> _HOW TO COMPLETE THIS TASK_
Without skipping or changing anything, print all the entries.

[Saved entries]
-*-*-

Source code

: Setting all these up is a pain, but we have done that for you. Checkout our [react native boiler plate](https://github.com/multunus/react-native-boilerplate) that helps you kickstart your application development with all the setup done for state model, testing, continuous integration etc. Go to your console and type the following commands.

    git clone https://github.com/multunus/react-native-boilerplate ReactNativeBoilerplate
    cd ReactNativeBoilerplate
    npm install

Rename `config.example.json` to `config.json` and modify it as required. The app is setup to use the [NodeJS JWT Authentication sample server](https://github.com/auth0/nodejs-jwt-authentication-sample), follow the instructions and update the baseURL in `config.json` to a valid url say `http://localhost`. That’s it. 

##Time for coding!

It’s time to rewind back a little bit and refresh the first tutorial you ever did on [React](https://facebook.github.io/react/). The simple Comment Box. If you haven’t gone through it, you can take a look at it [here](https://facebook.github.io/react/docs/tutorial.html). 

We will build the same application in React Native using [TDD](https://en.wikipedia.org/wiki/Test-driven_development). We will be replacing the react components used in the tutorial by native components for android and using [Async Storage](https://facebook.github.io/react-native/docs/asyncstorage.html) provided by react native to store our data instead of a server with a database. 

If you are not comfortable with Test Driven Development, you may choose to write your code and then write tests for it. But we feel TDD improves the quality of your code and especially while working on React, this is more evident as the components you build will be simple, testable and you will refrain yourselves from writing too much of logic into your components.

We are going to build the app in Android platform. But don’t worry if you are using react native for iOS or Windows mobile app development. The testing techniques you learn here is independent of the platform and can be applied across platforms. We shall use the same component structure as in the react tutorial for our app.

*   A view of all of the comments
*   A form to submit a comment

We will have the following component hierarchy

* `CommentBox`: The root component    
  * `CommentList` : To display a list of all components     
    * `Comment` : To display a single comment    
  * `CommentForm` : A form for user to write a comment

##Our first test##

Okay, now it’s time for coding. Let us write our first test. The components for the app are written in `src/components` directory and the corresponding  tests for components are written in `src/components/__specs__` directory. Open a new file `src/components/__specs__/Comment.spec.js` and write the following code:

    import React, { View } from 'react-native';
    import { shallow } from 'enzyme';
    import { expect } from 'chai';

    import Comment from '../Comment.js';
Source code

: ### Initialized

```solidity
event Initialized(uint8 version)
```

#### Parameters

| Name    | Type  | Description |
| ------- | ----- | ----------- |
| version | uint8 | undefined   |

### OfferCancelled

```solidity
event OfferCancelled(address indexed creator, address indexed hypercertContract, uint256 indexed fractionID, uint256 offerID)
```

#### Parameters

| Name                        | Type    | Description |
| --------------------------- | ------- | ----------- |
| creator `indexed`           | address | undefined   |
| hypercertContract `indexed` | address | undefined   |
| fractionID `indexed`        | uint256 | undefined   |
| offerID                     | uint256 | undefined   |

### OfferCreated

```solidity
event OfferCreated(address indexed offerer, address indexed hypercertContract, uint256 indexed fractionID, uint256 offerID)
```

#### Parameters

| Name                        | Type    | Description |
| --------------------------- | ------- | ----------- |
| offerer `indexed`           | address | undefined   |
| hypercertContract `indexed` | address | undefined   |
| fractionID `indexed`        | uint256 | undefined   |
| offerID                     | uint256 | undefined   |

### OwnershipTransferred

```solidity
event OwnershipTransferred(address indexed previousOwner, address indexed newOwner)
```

-*-*-

> _RESULT BELOW_
Source code

: Setting all these up is a pain, but we have done that for you. Checkout our [react native boiler plate](https://github.com/multunus/react-native-boilerplate) that helps you kickstart your application development with all the setup done for state model, testing, continuous integration etc. Go to your console and type the following commands.

    git clone https://github.com/multunus/react-native-boilerplate ReactNativeBoilerplate
    cd ReactNativeBoilerplate
    npm install

Rename `config.example.json` to `config.json` and modify it as required. The app is setup to use the [NodeJS JWT Authentication sample server](https://github.com/auth0/nodejs-jwt-authentication-sample), follow the instructions and update the baseURL in `config.json` to a valid url say `http://localhost`. That’s it. 

##Time for coding!

It’s time to rewind back a little bit and refresh the first tutorial you ever did on [React](https://facebook.github.io/react/). The simple Comment Box. If you haven’t gone through it, you can take a look at it [here](https://facebook.github.io/react/docs/tutorial.html). 

We will build the same application in React Native using [TDD](https://en.wikipedia.org/wiki/Test-driven_development). We will be replacing the react components used in the tutorial by native components for android and using [Async Storage](https://facebook.github.io/react-native/docs/asyncstorage.html) provided by react native to store our data instead of a server with a database. 

If you are not comfortable with Test Driven Development, you may choose to write your code and then write tests for it. But we feel TDD improves the quality of your code and especially while working on React, this is more evident as the components you build will be simple, testable and you will refrain yourselves from writing too much of logic into your components.

We are going to build the app in Android platform. But don’t worry if you are using react native for iOS or Windows mobile app development. The testing techniques you learn here is independent of the platform and can be applied across platforms. We shall use the same component structure as in the react tutorial for our app.

*   A view of all of the comments
*   A form to submit a comment

We will have the following component hierarchy

* `CommentBox`: The root component    
  * `CommentList` : To display a list of all components     
    * `Comment` : To display a single comment    
  * `CommentForm` : A form for user to write a comment

##Our first test##

Okay, now it’s time for coding. Let us write our first test. The components for the app are written in `src/components` directory and the corresponding  tests for components are written in `src/components/__specs__` directory. Open a new file `src/components/__specs__/Comment.spec.js` and write the following code:

    import React, { View } from 'react-native';
    import { shallow } from 'enzyme';
    import { expect } from 'chai';

    import Comment from '../Comment.js';
Source code

: ### Initialized

```solidity
event Initialized(uint8 version)
```

#### Parameters

| Name    | Type  | Description |
| ------- | ----- | ----------- |
| version | uint8 | undefined   |

### OfferCancelled

```solidity
event OfferCancelled(address indexed creator, address indexed hypercertContract, uint256 indexed fractionID, uint256 offerID)
```

#### Parameters

| Name                        | Type    | Description |
| --------------------------- | ------- | ----------- |
| creator `indexed`           | address | undefined   |
| hypercertContract `indexed` | address | undefined   |
| fractionID `indexed`        | uint256 | undefined   |
| offerID                     | uint256 | undefined   |

### OfferCreated

```solidity
event OfferCreated(address indexed offerer, address indexed hypercertContract, uint256 indexed fractionID, uint256 offerID)
```

#### Parameters

| Name                        | Type    | Description |
| --------------------------- | ------- | ----------- |
| offerer `indexed`           | address | undefined   |
| hypercertContract `indexed` | address | undefined   |
| fractionID `indexed`        | uint256 | undefined   |
| offerID                     | uint256 | undefined   |

### OwnershipTransferred

```solidity
event OwnershipTransferred(address indexed previousOwner, address indexed newOwner)
```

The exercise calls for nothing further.